The climate was too damp to grow onions; neither could I succeed with peas, potatoes, or turnips. Scarlet runners (Phaseolus multiflorus) grew well, and flowered abundantly, but never produced a single pod. Darwin has shown that this flower is dependent, like many others, for its fertilization upon the operations of the busy humble-bee, and that it is provided with a wonderful mechanism, by means of which its pollen is rubbed into the head of the bee, and received on the stigma of the next plant visited. There are many humble-bees, of different species from ours, in tropical America; but none of them frequented the flowers of the scarlet runner, and to that circumstance we may safely ascribe its sterility. An analogous case has been long known.
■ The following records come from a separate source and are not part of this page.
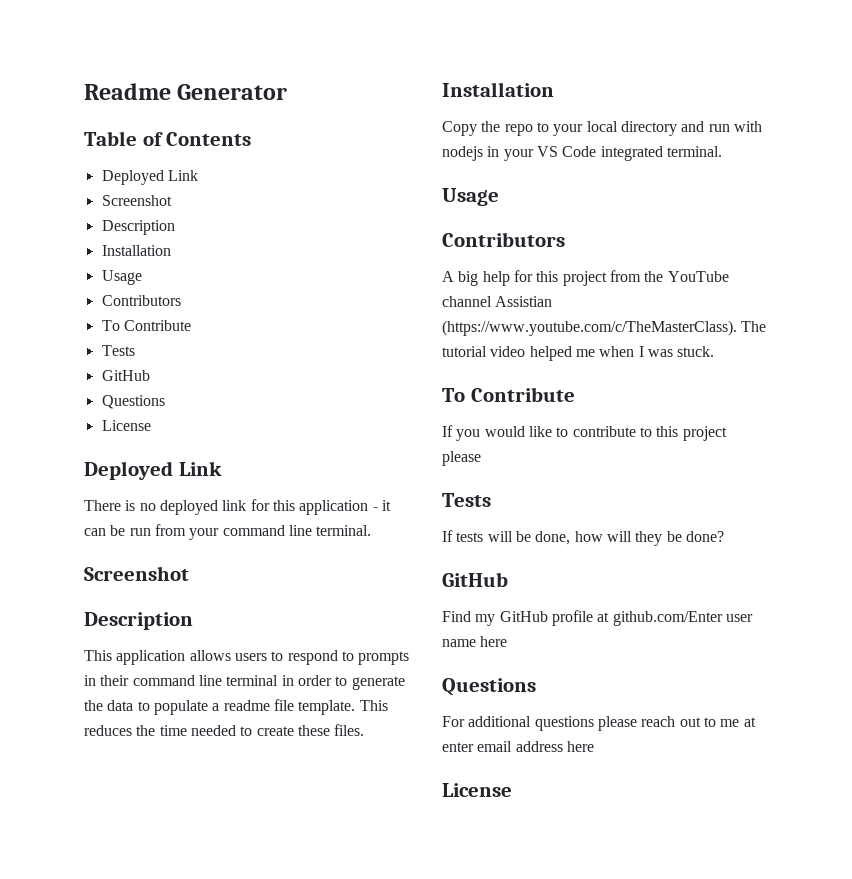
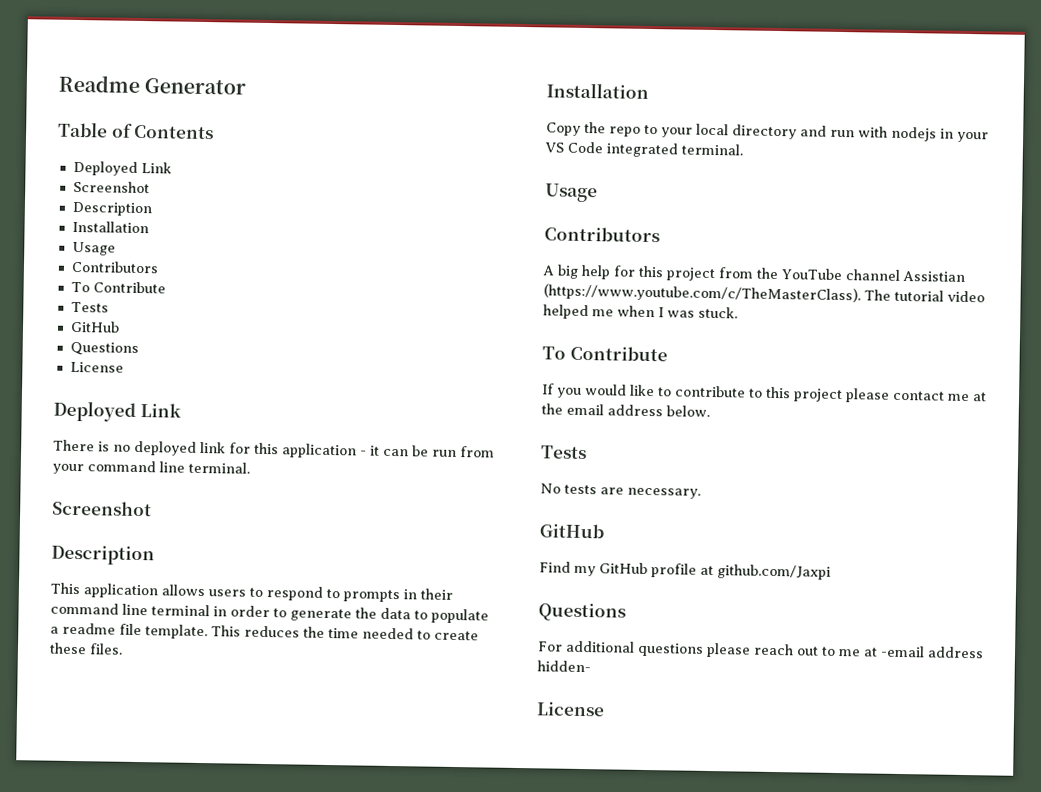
[442,493,491,507] [442,530,724,546] // Tests // If tests will be done, how will they be done? -> [892,390,987,402] [541,403,710,417] [541,445,587,460] [540,483,701,499] contact me at the email address below. // Tests // No tests are necessary.
[612,611,753,626] [442,636,508,647] github.com/Enter user name here -> [717,564,831,580] github.com/Jaxpi
[442,741,594,752] enter email address here -> [880,645,984,659] [537,660,591,673] -email address hidden-

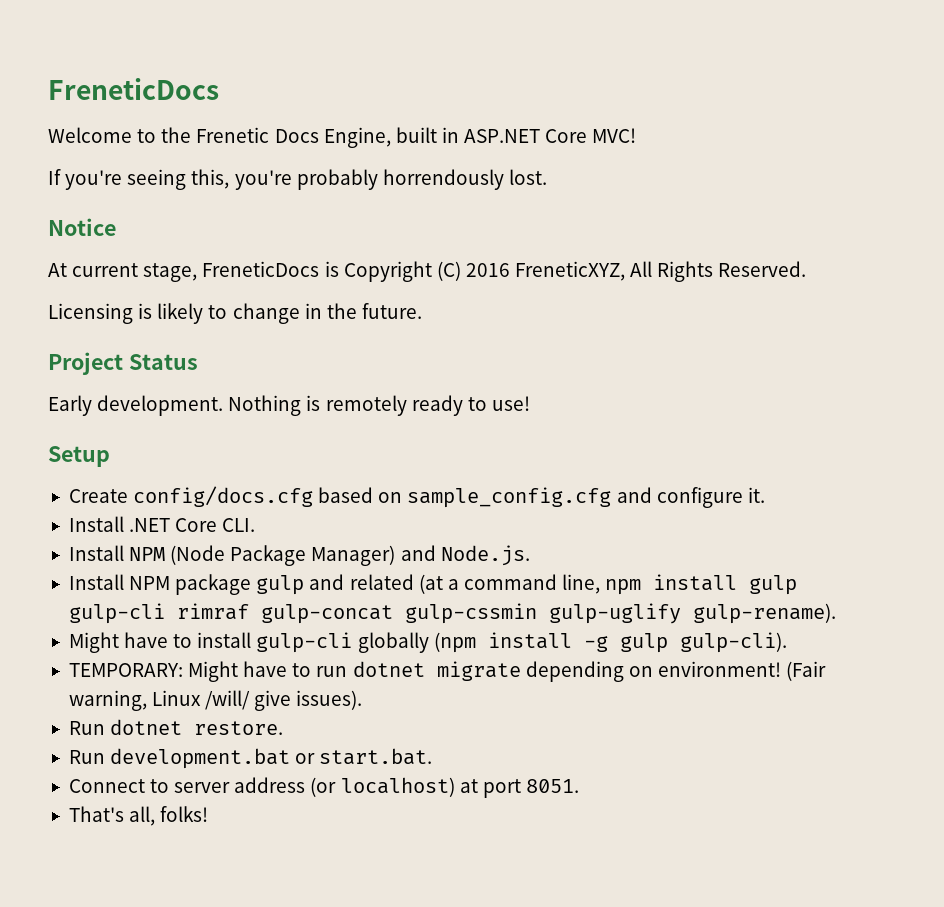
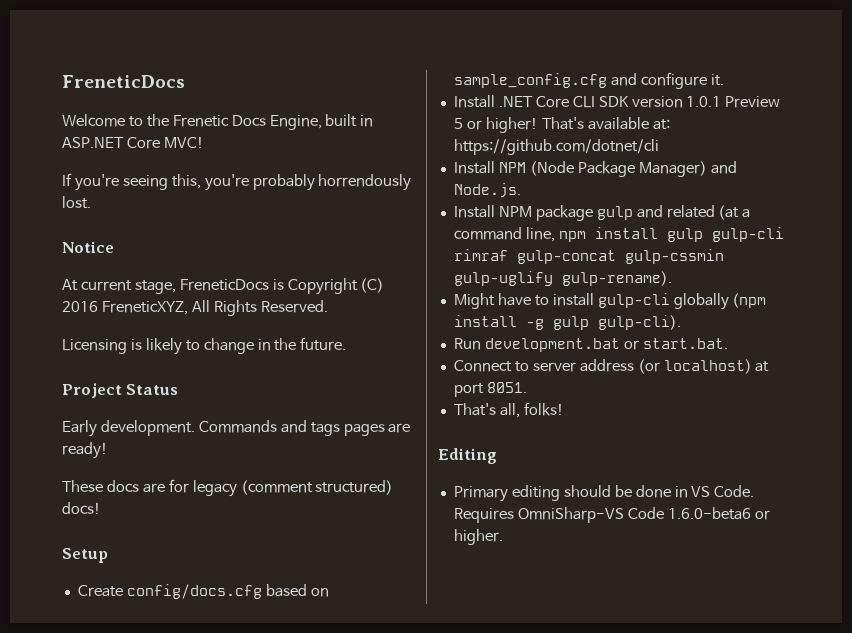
[228,395,530,416] Nothing is remotely ready to use! -> [198,420,411,436] [62,442,108,459] [62,479,394,497] [62,502,101,514] Commands and tags pages are ready! // These docs are for legacy (comment structured) docs!
[222,518,256,532] CLI. -> [572,96,781,108] [453,117,670,133] [453,139,659,155] CLI SDK version 1.0.1 Preview 5 or higher! That's available at: https://github.com/dotnet/cli
[68,661,827,682] [68,690,363,711] [68,719,284,735] // TEMPORARY: Might have to run dotnet migrate depending on environment! (Fair warning, Linux /will/ give issues). // Run dotnet restore. -> (681, 322) none
(209, 814) none -> [438,448,497,464] [453,485,755,502] [453,507,770,523] [453,529,503,545] // Editing // Primary editing should be done in VS Code. Requires OmniSharp-VS Code 1.6.0-beta6 or higher.

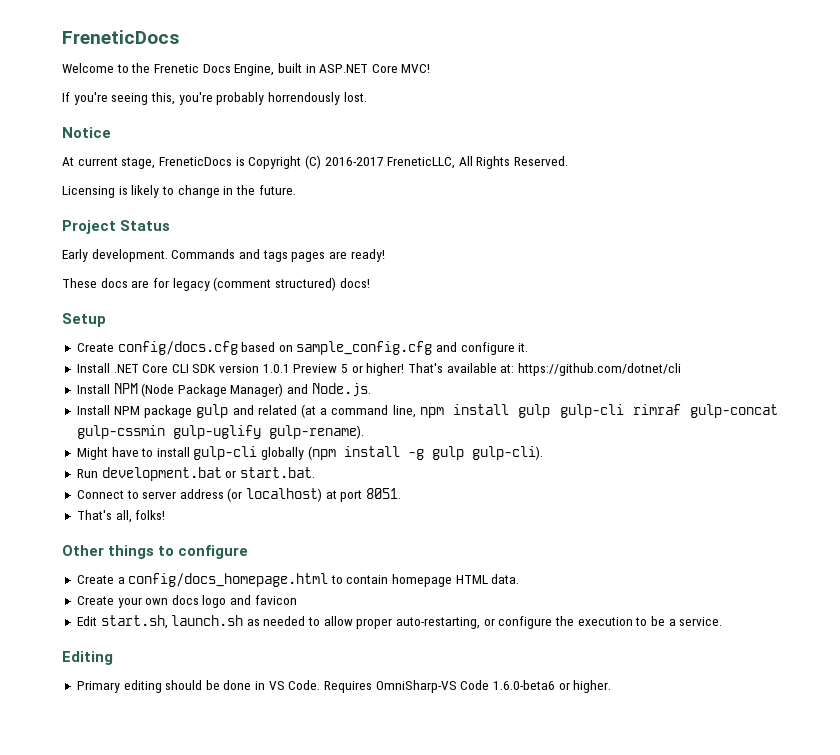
[62,301,188,315] 2016 FreneticXYZ, -> [324,157,456,169] 2016-2017 FreneticLLC,
(564, 409) none -> [62,545,249,559] [76,573,520,587] [76,595,297,608] [76,615,723,629] // Other things to configure // Create a config/docs_homepage.html to contain homepage HTML data. // Create your own docs logo and favicon // Edit start.sh, launch.sh as needed to allow proper auto-restarting, or configure the execution to be a service.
The vanilla plant (Vanilla planifolia) has been introduced from tropical America into India, but though it grows well, and flowers, it never fruits without artificial aid. It is the same in the hothouses of Europe. Dr. Morren, of Liége, has shown that, if artificially fertilised, every flower will produce fruit; and ascribes its sterility to the absence, in Europe and India, of some insect that in America carries the pollen from one flower to another.† When those interested in the acclimature of the natural

* "Gardener's Chronicle," Oct. 24, 1857, and Nov. 14, 1858; also T. H. Farren, in "Annals of Natural History," Oct. 1868.

† Taylor's "Annals of Natural History," vol. iii. p. 1.